WHAT NEEDS TO BE DONE
Could you retype the passage of the article on the Chinese mountain cat between "With a thick, striped" and "in Science Advances.", inclusive, word for word?

SOURCE DOCUMENT
###

Chinese Mountain Cat Is Fully Wild Despite Its Cuddly Appearance, DNA Shows

Chinese Mountain Cat Is Fully Wild Despite Its Cuddly Appearance, DNA Shows

An intrepid team of biologists embarked on an extensive genetic survey of Chinese cats to determine the true identity of the Chinese mountain cat, an enigmatic feline that inhabits a swath of the Tibetan Plateau. It turns out that the creature is its own wildcat subspecies — Felis silvestris bieti — and, despite its resemblance to pets, had no bearing on cat domestication.

With a thick, striped tail, lynx-like ears, and striking light-blue eyes, the Chinese mountain cat certainly resembles a few different felids, but researchers have never been certain where exactly this cat fits on the phylogenetic tree. Previously, the International Union for the Conservation of Nature declared the mountain cat its own species — Felis bieti — rather than a subspecies of the Felis silvestris wildcats. To try to figure out the cat’s true place, a team spend two years collecting blood, saliva, and skin from cats all over China. They included hundreds of house cats and wildcats, cats from zoos and museums, and cats found dead on the sides of roads. Their results are published today in Science Advances.

###

SUPPLIED DATA
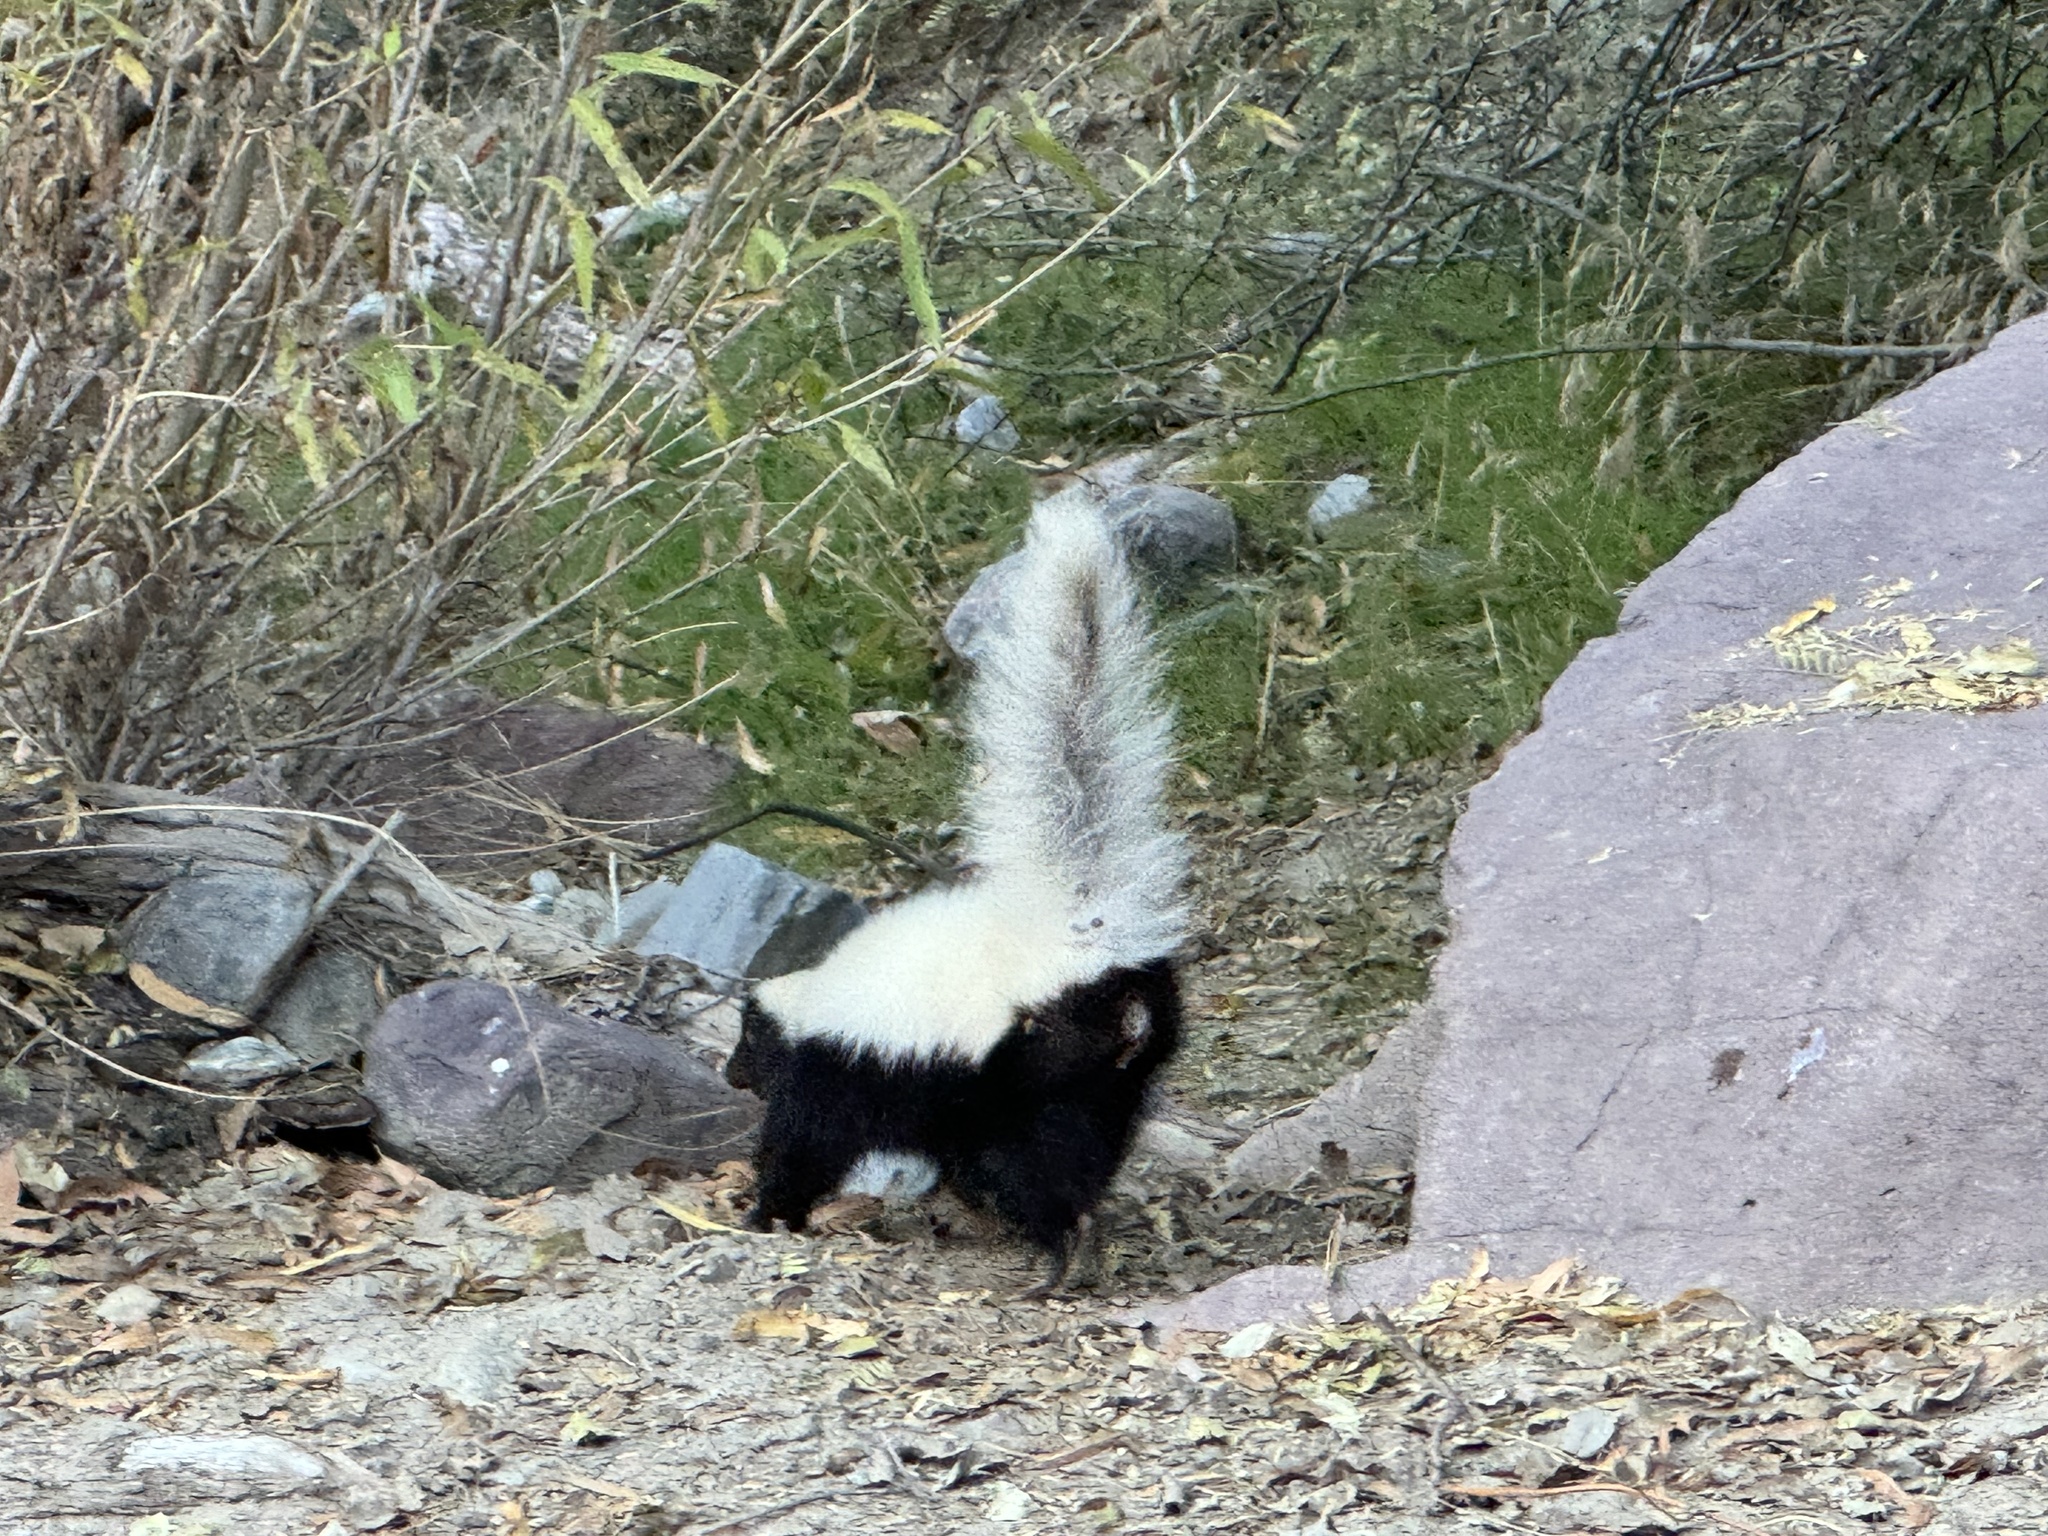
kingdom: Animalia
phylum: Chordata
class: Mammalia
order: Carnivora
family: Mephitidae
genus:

###

ANSWER FOR THIS EXERCISE
With a thick, striped tail, lynx-like ears, and striking light-blue eyes, the Chinese mountain cat certainly resembles a few different felids, but researchers have never been certain where exactly this cat fits on the phylogenetic tree. Previously, the International Union for the Conservation of Nature declared the mountain cat its own species — Felis bieti — rather than a subspecies of the Felis silvestris wildcats. To try to figure out the cat’s true place, a team spend two years collecting blood, saliva, and skin from cats all over China. They included hundreds of house cats and wildcats, cats from zoos and museums, and cats found dead on the sides of roads. Their results are published today in Science Advances.